| Arbeitsauftrag |
Schreiben Sie den Bericht über das Eissportzentrum in Oberstdorf und die Paarläufer aus Nordkorea im Anschluss an seinen letzten Satz weiter.

| Ausgewählter Text |
Von Barbara Klimke, Oberstdorf

Am Ortsrand, jenseits der Seilbahn zum Nebelhorn, liegt das Eissportzentrum von Oberstdorf: Es ist ein unauffälliger Bau mit Schindeldach, dessen kleiner Anspruch auf Weltgeltung in der Eiskunstlaufszene darauf gründet, dass hier vor mehr als dreißig Jahren der berühmte Bolero der Tänzer Torvill/Dean ertüftelt wurde. Bis heute gibt es keine Anzeigetafel, keine VIP-Bar, keine Logen. Und auch sonst nichts, was ein Sportzentrum mit dem monumentalen Sitzungssaal der UN-Generalversammlung in Manhattan verbinden würde, mit den Korridoren der Macht in internationalen Kapitalen, in Washington oder Seoul.

Dennoch wurde auf diesem Flecken Eis im Allgäu gerade ein Kufentanz mit geopolitischer Bedeutung aufgeführt - weil zwei Paarläufer aus Nordkorea sich hier für die Olympischen Winterspiele in Pyeongchang im Nachbarland Südkorea qualifizierten.

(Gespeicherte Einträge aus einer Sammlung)

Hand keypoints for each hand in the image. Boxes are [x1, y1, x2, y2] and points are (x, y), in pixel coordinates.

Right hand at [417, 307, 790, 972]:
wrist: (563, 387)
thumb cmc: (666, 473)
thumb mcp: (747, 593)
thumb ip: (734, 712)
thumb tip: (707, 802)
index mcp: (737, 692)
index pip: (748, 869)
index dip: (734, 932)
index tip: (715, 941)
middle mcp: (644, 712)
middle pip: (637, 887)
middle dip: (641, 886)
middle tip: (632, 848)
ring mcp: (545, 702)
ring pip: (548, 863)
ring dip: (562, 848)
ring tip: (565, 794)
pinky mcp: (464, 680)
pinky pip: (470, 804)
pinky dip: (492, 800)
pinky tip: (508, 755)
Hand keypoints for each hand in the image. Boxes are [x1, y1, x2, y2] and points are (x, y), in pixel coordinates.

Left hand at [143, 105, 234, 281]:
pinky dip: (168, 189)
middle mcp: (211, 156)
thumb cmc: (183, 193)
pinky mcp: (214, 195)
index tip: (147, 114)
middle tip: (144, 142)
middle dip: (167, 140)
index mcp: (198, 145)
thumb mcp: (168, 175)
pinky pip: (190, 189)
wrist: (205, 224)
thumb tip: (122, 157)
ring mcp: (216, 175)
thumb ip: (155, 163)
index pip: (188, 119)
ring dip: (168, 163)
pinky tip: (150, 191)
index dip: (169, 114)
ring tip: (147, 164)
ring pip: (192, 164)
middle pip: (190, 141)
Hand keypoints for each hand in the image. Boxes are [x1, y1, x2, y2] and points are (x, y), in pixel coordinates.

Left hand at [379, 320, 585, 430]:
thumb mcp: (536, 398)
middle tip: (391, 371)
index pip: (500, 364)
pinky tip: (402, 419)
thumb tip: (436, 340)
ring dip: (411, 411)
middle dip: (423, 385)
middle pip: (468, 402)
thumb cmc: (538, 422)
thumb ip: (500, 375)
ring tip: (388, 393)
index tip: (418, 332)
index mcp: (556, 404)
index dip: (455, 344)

| Ergebnis unten |
Sehr glücklich saßen Kim Ju-Sik und Ryom Tae-Ok, seine zierliche, nur 1,51 Meter kleine Partnerin, nach der Kür am frühen Freitagabend in einem Raum vor Journalisten, Kameras und Mikrofonen. Sie waren ein technisch sauberes Programm mit drei unterschiedlichen Dreifach-Würfen gelaufen, und statt den Beatles aus dem Kurzprogramm hatten sie diesmal einen Chanson gewählt. Damit sicherten sie sich den dritten von insgesamt fünf zu vergebenden Olympia-Plätzen.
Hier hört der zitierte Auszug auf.